Only Cowards Carry now carries out a lot of work – educating youngsters in schools about the dangers of weapons and gangs, working with offenders, running the knife bin service which has been rolled out across Essex and even further afield. The charity works closely with police and the police and crime commissioner, as well as schools.
What started with two tables and a laptop in an empty shop is now a thriving charity, with around 12 volunteers in the shop alone.
Caroline also supports other murder victims’ families, if they want it.
“There have been murders so horrific since Jay, I feel so bad for those parents,” she said.
“We don’t have to talk about the deaths, though we do, and there is a sick sense of humour. There has to be, it’s how we cope.”
Caroline has been presented with awards for her work, but each one goes into a bookcase in her lounge which is dedicated to Jay – they become his.
“I didn’t do it for awards,” she says.
Caroline now has a lesser role – she is still heavily involved with the charity, as a spokesman and assisting – but Shani Jackson is taking the organisation forward.
“It’s her baby as much as mine,” says Caroline. “We do it because it’s our passion.”
Caroline also stood for Parliament in Clacton in the 2017 election, but while it was an eye-opening experience it made her realise politics is not a route she wants to go down.
“I would rather not be doing it, and just be cooking my son’s dinner.
“I’m still normal, people still see me in the supermarket, eating an ice cream, at the market.
“I smile, because I think that makes people’s day, but deep down I’m hurting.
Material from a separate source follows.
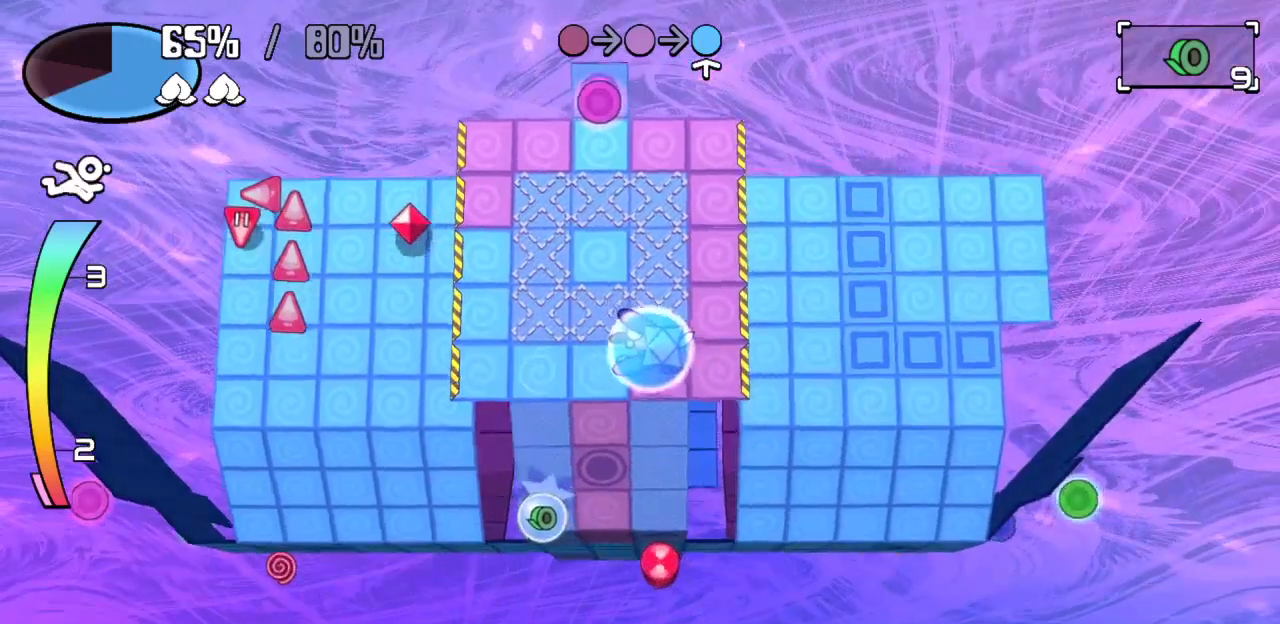
{"keys": ["down"], "events": [[417, "down", "down"], [417, "left", "down"], [417, "z", "down"], [500, "left", "up"], [500, "z", "up"]]}
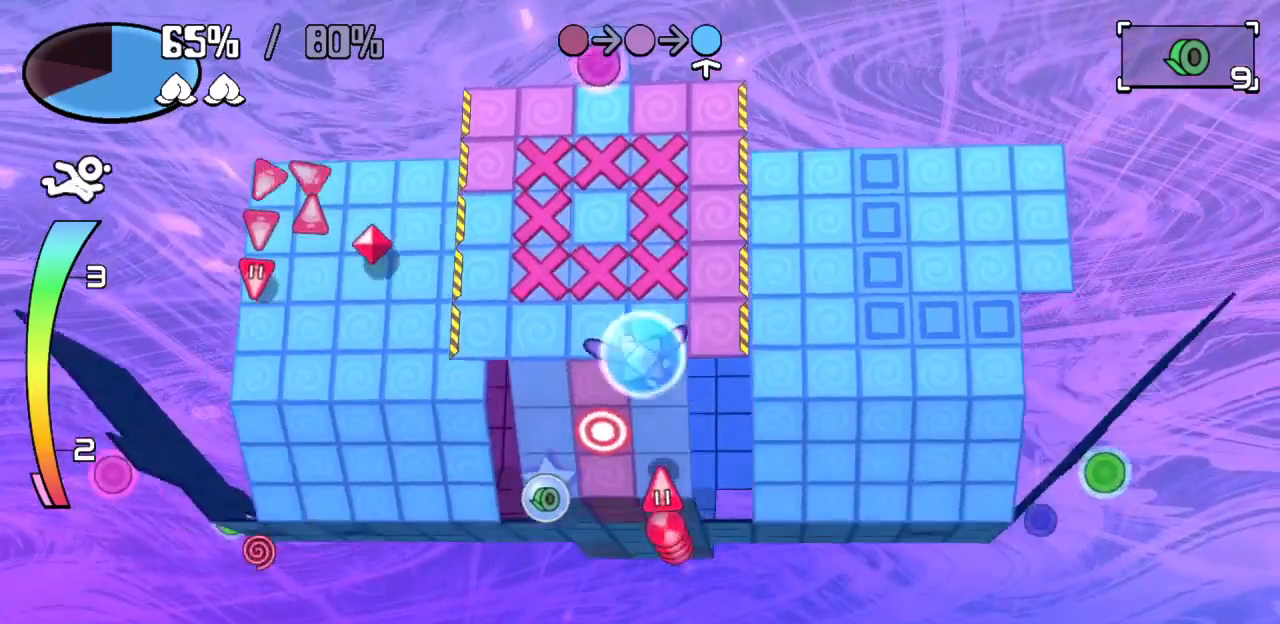
{"keys": ["down"], "events": [[200, "down", "up"], [333, "left", "down"], [417, "down", "down"], [467, "left", "up"]]}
“We have funny moments, but not a second goes by without Jay in the back of my head.”
Looking to the future, Caroline sees the charity continuing to grow and spread its message further afield. In the short-term it is looking for a sponsor to buy a van to kit out and park up at schools, to make its work more mobile.
“There’s a lot to look forward to. If I can save some kid from coming to harm – I will never be able to monitor that – but we have to show people we care.”